### Problem details
Copy each of the following lines character for character, with the same spelling, punctuation and line breaks.

** Opening Input for this task block **

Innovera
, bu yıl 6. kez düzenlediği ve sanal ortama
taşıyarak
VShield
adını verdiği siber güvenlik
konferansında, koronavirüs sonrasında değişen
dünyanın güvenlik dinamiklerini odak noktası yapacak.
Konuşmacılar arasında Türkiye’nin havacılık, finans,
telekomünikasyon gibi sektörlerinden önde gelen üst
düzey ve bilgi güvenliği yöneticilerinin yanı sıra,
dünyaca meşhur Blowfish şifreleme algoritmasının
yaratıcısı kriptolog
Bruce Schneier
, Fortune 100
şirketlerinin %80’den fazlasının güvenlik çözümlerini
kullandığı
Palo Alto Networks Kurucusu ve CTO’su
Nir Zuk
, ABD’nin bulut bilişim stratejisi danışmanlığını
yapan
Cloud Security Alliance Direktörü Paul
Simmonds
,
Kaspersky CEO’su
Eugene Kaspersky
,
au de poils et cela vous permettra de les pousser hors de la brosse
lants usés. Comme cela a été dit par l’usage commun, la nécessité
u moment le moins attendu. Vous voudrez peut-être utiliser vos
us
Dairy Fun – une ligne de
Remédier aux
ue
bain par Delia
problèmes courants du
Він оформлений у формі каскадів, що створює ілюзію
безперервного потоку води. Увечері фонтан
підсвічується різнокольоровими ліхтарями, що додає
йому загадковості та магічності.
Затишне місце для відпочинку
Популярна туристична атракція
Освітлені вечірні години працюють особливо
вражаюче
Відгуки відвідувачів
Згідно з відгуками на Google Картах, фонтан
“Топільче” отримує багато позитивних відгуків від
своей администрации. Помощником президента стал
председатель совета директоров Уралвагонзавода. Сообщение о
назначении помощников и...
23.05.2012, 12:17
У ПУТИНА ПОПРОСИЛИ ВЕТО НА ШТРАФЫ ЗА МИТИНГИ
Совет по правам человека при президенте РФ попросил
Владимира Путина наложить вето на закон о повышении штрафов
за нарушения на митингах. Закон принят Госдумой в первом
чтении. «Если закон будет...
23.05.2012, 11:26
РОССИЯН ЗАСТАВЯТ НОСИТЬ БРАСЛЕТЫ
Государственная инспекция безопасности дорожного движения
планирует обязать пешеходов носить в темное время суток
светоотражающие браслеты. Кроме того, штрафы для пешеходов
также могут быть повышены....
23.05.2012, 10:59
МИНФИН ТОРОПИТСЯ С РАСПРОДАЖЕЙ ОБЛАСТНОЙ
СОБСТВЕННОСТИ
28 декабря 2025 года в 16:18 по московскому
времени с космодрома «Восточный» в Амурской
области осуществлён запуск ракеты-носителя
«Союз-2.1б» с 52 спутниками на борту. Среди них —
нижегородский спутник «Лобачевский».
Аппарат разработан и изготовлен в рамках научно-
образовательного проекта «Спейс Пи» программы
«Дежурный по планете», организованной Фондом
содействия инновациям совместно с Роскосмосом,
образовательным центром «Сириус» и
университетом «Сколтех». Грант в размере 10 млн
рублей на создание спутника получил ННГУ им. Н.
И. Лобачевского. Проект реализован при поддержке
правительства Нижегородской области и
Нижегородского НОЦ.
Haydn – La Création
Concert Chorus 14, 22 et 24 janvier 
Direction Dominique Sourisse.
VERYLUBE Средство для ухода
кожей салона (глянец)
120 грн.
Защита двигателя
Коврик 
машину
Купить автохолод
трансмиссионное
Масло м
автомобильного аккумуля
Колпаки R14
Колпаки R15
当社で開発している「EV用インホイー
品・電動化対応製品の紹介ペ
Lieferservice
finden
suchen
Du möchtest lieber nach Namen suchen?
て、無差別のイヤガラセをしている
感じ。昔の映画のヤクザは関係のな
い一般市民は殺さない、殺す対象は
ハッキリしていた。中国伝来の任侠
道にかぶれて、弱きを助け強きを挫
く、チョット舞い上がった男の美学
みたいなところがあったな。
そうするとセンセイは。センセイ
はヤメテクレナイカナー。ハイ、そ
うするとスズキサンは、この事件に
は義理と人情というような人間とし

** Closing Input for this task block **

### Response box
Innovera
, bu yıl 6. kez düzenlediği ve sanal ortama
taşıyarak
VShield
adını verdiği siber güvenlik
konferansında, koronavirüs sonrasında değişen
dünyanın güvenlik dinamiklerini odak noktası yapacak.
Konuşmacılar arasında Türkiye’nin havacılık, finans,
telekomünikasyon gibi sektörlerinden önde gelen üst
düzey ve bilgi güvenliği yöneticilerinin yanı sıra,
dünyaca meşhur Blowfish şifreleme algoritmasının
yaratıcısı kriptolog
Bruce Schneier
, Fortune 100
şirketlerinin %80’den fazlasının güvenlik çözümlerini
kullandığı
Palo Alto Networks Kurucusu ve CTO’su
Nir Zuk
, ABD’nin bulut bilişim stratejisi danışmanlığını
yapan
Cloud Security Alliance Direktörü Paul
Simmonds
,
Kaspersky CEO’su
Eugene Kaspersky
,
au de poils et cela vous permettra de les pousser hors de la brosse
lants usés. Comme cela a été dit par l’usage commun, la nécessité
u moment le moins attendu. Vous voudrez peut-être utiliser vos
us
Dairy Fun – une ligne de
Remédier aux
ue
bain par Delia
problèmes courants du
Він оформлений у формі каскадів, що створює ілюзію
безперервного потоку води. Увечері фонтан
підсвічується різнокольоровими ліхтарями, що додає
йому загадковості та магічності.
Затишне місце для відпочинку
Популярна туристична атракція
Освітлені вечірні години працюють особливо
вражаюче
Відгуки відвідувачів
Згідно з відгуками на Google Картах, фонтан
“Топільче” отримує багато позитивних відгуків від
своей администрации. Помощником президента стал
председатель совета директоров Уралвагонзавода. Сообщение о
назначении помощников и...
23.05.2012, 12:17
У ПУТИНА ПОПРОСИЛИ ВЕТО НА ШТРАФЫ ЗА МИТИНГИ
Совет по правам человека при президенте РФ попросил
Владимира Путина наложить вето на закон о повышении штрафов
за нарушения на митингах. Закон принят Госдумой в первом
чтении. «Если закон будет...
23.05.2012, 11:26
РОССИЯН ЗАСТАВЯТ НОСИТЬ БРАСЛЕТЫ
Государственная инспекция безопасности дорожного движения
планирует обязать пешеходов носить в темное время суток
светоотражающие браслеты. Кроме того, штрафы для пешеходов
также могут быть повышены....
23.05.2012, 10:59
МИНФИН ТОРОПИТСЯ С РАСПРОДАЖЕЙ ОБЛАСТНОЙ
СОБСТВЕННОСТИ
28 декабря 2025 года в 16:18 по московскому
времени с космодрома «Восточный» в Амурской
области осуществлён запуск ракеты-носителя
«Союз-2.1б» с 52 спутниками на борту. Среди них —
нижегородский спутник «Лобачевский».
Аппарат разработан и изготовлен в рамках научно-
образовательного проекта «Спейс Пи» программы
«Дежурный по планете», организованной Фондом
содействия инновациям совместно с Роскосмосом,
образовательным центром «Сириус» и
университетом «Сколтех». Грант в размере 10 млн
рублей на создание спутника получил ННГУ им. Н.
И. Лобачевского. Проект реализован при поддержке
правительства Нижегородской области и
Нижегородского НОЦ.
Haydn – La Création
Concert Chorus 14, 22 et 24 janvier 
Direction Dominique Sourisse.
VERYLUBE Средство для ухода
кожей салона (глянец)
120 грн.
Защита двигателя
Коврик 
машину
Купить автохолод
трансмиссионное
Масло м
автомобильного аккумуля
Колпаки R14
Колпаки R15
当社で開発している「EV用インホイー
品・電動化対応製品の紹介ペ
Lieferservice
finden
suchen
Du möchtest lieber nach Namen suchen?
て、無差別のイヤガラセをしている
感じ。昔の映画のヤクザは関係のな
い一般市民は殺さない、殺す対象は
ハッキリしていた。中国伝来の任侠
道にかぶれて、弱きを助け強きを挫
く、チョット舞い上がった男の美学
みたいなところがあったな。
そうするとセンセイは。センセイ
はヤメテクレナイカナー。ハイ、そ
うするとスズキサンは、この事件に
は義理と人情というような人間とし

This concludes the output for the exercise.